First, you start off like David Choe. A wise-ass vandal who does photocopied mini-comics and writes on walls. After a few issues of his comic Slow Jams, he decides to try out a book of illustrations. The result is an eye-popping pile of greatness that looks more like a compilation of urban artists than one man’s work.
Then you get to the Dave Cooper level. After winning a bunch of fancy comic book awards for masterpieces like Suckle and Weasel, Dave sighed and decided to try using oil paints. The result is a sublime and jarring collection of ominously pink women with fat asses and scary grins. It makes you horny and scared, like Gaspar Noé without the raping.
Eventually, after you’ve paid your dues through a lifetime of comics and art books, you become a fucking super-god like Robert Crumb. His new magazine is done in the same style as those art mags from the 40s that feature huge, full-page portraits of pretty girls with sincere little descriptions underneath. I’d get into it but there’s no sense in describing Crumb’s work. You are either in awe of it or you haven’t seen it.

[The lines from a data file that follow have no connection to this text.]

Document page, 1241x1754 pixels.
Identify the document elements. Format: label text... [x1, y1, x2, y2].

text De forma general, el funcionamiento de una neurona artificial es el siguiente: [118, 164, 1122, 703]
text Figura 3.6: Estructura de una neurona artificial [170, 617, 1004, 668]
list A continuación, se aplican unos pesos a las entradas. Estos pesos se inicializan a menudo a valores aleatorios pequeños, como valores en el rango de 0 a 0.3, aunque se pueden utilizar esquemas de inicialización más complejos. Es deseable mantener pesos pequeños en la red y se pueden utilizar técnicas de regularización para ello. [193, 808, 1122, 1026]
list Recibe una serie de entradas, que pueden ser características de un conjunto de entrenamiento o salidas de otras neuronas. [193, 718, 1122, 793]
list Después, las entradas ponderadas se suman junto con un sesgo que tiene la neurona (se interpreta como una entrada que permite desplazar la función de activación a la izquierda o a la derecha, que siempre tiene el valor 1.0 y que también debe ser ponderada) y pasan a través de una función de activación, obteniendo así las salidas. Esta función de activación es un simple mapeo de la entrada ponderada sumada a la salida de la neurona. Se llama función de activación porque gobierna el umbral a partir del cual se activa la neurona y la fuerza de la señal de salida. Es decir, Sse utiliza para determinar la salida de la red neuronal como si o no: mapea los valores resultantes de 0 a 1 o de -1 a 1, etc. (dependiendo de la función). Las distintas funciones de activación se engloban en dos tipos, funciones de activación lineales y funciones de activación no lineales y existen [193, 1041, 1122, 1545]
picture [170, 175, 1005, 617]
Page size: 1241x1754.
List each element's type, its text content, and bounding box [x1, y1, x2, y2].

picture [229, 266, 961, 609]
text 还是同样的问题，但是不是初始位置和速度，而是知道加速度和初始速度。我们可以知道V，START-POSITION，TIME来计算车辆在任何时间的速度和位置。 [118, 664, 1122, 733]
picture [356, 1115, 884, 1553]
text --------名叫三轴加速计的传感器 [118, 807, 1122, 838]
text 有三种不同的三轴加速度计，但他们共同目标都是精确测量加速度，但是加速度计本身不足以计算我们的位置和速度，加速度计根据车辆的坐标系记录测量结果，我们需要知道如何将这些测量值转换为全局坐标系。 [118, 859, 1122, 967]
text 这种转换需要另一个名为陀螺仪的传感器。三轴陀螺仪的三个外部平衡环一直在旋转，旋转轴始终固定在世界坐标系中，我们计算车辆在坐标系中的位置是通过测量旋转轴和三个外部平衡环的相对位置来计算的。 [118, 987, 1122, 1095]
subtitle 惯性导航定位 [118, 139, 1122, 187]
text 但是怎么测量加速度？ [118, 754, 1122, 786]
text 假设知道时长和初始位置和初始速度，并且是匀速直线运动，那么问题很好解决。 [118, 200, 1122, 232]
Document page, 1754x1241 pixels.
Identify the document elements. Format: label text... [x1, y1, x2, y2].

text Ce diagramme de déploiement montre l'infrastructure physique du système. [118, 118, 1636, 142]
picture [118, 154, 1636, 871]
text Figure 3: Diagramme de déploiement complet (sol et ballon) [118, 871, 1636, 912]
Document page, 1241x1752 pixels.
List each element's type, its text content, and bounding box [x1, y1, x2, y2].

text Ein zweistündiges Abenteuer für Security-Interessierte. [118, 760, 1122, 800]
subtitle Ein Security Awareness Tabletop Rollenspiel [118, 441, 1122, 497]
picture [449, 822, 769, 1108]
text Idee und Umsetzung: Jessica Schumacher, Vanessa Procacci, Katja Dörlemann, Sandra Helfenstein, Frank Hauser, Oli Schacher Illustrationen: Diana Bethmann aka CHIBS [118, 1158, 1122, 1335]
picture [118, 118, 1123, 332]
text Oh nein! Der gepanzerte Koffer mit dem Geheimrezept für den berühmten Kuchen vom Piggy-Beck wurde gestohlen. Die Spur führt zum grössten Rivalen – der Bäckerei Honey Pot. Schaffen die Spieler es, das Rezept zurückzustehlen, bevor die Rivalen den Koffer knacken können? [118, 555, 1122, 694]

When you put these three masterpieces back to back, the innate superiority of the cartoonist is impossible to deny. Practice makes perfect, and no artists practice more than cartoonists.
Shrimpy and Paul
The beautiful baby boy who does those excellent lyric things for VICE has now completed a graphic novel of his two favorite guys, Shrimpy and Paul. Shrimpy is a stoic and small bean-shaped character whose unflappable wisdom always has the high-strung (and sausage-shaped) Paul in a tizzy. Like most of the cartoonists on this page, just staring at the relentlessly confident pen strokes are enough to justify sitting in the bath with this book (have a towel nearby to keep your hands dry), but after you get past that, you can also indulge in the cutest and strangest stories since your senile old grandmother became convinced she was magic.
ESSAY DIE ONE
by Brace Paine
Brace is the secret other identity of the guy in The Gossip. This mimeographed zine of his is rad in the same way that Harmony Korine’s oft-overlooked novel was. Weird lists, reports from strange teendom suburbia, and elusive references to “maximum romance”. I’ll bet you could find this by calling the Kill Rock Stars label.